TEXTE FOURNI:

- - -

01/02/2018

Taxation sur les plus-values immobilières : ce qui change en 2018

Taxation sur les plus-values immobilière

Avec la hausse de la CSG de 1,7 point au 1er janvier 2018, la taxe sur les plus-values réalisées lors de la vente d’un bien immobilier autre que sa résidence principale (résidence secondaire, bien locatif résidence service…) augmente elle aussi. L’impôt passe de 36,20 % contre 34,50 % auparavant. Un surplus qui impactera également les prélèvements sociaux qui passent eux de 15,5 % à 17,2 %.

L’alourdissement de l’imposition touche surtout ceux qui revendent vite

Cet alourdissement de l’imposition concernera tout particulièrement les propriétaires décidés à vendre leur logement avant les 6 ans de détention qui permettent d’obtenir des abattements fiscaux importants. Les autres profiteront toujours des abattements alloués au titre de l’impôt sur le revenu et ceux au titre des prélèvements sociaux, selon le barème fixé par la loi. Rappelons que les plus-values sont entièrement exonérées d’impôt sur le revenu après 22 ans de possession du bien, mais qu’il faut attendre 30 ans pour que l’exonération concerne également les prélèvements sociaux.

- - -

CONSIGNE 1:
Relevez toutes les durées de détention d'un bien mentionnées dans le texte sur les plus-values immobilières.
CONSIGNE 2:
Écrivez la suite du texte sur la taxation des plus-values immobilières, en reprenant après sa dernière phrase.

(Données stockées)
- - -

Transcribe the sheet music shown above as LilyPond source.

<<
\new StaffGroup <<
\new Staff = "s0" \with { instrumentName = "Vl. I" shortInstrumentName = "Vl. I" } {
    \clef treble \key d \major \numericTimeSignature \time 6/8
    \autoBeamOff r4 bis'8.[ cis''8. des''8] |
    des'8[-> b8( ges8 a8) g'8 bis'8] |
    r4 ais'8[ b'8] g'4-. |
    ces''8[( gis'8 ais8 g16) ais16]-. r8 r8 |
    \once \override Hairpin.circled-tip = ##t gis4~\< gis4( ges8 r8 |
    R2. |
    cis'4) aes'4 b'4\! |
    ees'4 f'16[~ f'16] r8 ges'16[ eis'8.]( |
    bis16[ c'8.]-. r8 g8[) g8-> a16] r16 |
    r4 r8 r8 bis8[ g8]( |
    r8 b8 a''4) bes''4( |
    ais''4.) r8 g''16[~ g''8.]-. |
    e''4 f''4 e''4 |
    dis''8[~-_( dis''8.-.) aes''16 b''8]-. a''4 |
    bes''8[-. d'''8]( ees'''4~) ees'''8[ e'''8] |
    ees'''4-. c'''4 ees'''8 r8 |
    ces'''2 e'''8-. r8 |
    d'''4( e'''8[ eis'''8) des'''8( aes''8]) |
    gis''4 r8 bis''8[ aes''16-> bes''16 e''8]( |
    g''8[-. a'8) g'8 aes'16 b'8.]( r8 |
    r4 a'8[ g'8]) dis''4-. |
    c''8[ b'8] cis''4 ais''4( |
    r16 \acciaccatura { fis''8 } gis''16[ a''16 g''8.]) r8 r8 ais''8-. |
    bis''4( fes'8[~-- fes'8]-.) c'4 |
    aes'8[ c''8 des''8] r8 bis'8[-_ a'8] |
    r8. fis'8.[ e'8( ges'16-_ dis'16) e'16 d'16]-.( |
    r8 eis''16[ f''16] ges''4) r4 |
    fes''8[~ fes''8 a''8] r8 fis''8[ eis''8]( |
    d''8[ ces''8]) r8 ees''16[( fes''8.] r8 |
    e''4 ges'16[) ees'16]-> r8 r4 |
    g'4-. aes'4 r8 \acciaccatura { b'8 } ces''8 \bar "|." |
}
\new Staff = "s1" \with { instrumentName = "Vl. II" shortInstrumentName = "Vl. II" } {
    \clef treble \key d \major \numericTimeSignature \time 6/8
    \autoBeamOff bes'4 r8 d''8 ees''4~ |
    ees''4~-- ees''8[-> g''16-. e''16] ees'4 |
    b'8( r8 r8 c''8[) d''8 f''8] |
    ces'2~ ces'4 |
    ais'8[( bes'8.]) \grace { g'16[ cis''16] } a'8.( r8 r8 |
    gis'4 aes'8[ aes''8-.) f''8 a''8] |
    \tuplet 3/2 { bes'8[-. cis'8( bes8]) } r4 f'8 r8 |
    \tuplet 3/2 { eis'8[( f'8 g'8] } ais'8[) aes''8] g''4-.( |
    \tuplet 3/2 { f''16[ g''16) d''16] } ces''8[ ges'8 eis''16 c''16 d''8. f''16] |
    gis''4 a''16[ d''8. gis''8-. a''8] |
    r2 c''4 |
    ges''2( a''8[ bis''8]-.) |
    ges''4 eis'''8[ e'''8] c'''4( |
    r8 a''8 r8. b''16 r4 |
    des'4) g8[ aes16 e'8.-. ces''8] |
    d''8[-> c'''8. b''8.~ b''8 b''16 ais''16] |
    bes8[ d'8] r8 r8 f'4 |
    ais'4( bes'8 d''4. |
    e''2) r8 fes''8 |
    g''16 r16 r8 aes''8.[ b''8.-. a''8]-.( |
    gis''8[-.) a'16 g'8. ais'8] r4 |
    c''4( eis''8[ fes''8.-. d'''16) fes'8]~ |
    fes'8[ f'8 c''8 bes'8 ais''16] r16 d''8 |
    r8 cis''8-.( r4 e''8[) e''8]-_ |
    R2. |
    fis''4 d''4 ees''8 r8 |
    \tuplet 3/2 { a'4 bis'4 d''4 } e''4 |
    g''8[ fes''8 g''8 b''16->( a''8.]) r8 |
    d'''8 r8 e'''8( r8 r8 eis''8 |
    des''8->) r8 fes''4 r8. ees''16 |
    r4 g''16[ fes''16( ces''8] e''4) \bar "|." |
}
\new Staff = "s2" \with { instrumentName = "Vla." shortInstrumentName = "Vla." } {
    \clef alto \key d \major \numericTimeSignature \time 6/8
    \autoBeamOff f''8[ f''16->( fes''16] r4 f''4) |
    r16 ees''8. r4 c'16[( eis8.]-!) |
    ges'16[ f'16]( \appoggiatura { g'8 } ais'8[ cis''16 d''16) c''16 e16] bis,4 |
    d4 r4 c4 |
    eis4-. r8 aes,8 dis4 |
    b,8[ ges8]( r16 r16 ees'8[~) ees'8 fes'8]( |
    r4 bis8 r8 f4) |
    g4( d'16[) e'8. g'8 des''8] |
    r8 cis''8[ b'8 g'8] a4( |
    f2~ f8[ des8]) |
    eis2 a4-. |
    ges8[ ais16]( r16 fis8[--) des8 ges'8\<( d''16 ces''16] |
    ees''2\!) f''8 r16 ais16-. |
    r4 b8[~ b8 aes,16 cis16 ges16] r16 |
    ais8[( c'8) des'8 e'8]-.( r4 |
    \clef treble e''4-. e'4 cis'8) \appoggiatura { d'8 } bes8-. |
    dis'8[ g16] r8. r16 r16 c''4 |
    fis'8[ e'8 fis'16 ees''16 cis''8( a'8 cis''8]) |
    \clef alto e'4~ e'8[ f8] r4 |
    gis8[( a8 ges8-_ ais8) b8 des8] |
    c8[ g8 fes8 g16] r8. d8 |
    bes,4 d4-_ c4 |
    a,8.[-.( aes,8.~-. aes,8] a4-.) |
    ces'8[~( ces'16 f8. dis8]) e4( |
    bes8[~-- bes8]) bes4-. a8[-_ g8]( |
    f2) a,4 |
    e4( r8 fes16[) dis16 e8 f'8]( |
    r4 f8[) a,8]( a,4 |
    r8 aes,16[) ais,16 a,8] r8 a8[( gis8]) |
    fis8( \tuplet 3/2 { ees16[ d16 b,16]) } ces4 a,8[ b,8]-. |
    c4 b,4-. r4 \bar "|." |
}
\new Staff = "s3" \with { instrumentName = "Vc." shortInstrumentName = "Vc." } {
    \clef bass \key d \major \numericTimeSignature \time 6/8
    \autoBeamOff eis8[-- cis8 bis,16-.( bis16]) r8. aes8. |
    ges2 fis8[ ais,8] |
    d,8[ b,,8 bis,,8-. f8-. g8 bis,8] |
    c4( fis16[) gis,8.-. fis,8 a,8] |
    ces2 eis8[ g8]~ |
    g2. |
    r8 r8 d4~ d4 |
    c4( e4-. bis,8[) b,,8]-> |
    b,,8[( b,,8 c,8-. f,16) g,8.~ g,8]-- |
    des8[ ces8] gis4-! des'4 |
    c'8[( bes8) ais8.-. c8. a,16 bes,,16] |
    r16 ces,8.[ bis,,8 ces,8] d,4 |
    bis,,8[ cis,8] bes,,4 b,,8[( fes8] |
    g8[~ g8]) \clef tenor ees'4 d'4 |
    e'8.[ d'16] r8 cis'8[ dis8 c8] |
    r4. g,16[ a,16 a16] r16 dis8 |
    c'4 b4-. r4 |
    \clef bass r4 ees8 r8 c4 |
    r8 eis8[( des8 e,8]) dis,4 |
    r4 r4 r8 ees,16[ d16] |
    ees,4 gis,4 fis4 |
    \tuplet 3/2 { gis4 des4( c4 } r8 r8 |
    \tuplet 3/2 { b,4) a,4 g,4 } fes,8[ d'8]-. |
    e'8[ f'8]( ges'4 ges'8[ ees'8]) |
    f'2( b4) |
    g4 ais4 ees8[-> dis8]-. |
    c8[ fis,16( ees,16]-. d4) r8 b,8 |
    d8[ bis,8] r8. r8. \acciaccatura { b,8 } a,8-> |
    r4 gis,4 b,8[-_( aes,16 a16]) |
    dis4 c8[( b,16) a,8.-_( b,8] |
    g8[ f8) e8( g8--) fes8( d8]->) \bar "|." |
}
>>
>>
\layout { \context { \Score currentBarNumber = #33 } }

- - -

VOTRE RÉPONSE 1:
6 ans, 22 ans, 30 ans

VOTRE RÉPONSE 2:
Les exonération restent encore valables

Que les vendeurs se rassurent toutefois, certaines exonérations ont été conservées dans les textes de loi. Ainsi, s’il s’agit d’une première cession, et que les sommes gagnées servent à l’acquisition d’une résidence principale, le particulier vendeur est exonéré de taxe sur les plus-values. Idem s’il s’agit d’une dépendance « immédiate et nécessaire », comme un garage situé à moins d’un kilomètre de la résidence principale.

Pour une cession de terrain à bâtir, les particuliers peuvent profiter d’un dispositif spécial d’abattement fiscal mis en place par le gouvernement jusqu’en 2020. Dans les zones tendues (A et Abis), il est proposé depuis le 1er janvier un abattement de 100 % si la vente du « terrain à bâtir ou du terrain bâti » sert à réaliser du logement social. Cet abattement spécifique tombe à 85 % si le terrain sert à faire du logement intermédiaire et 70 % pour réaliser des logements libres.

Enfin, l’exonération s’applique aussi aux (rares) biens cédés à moins de 15 000 €.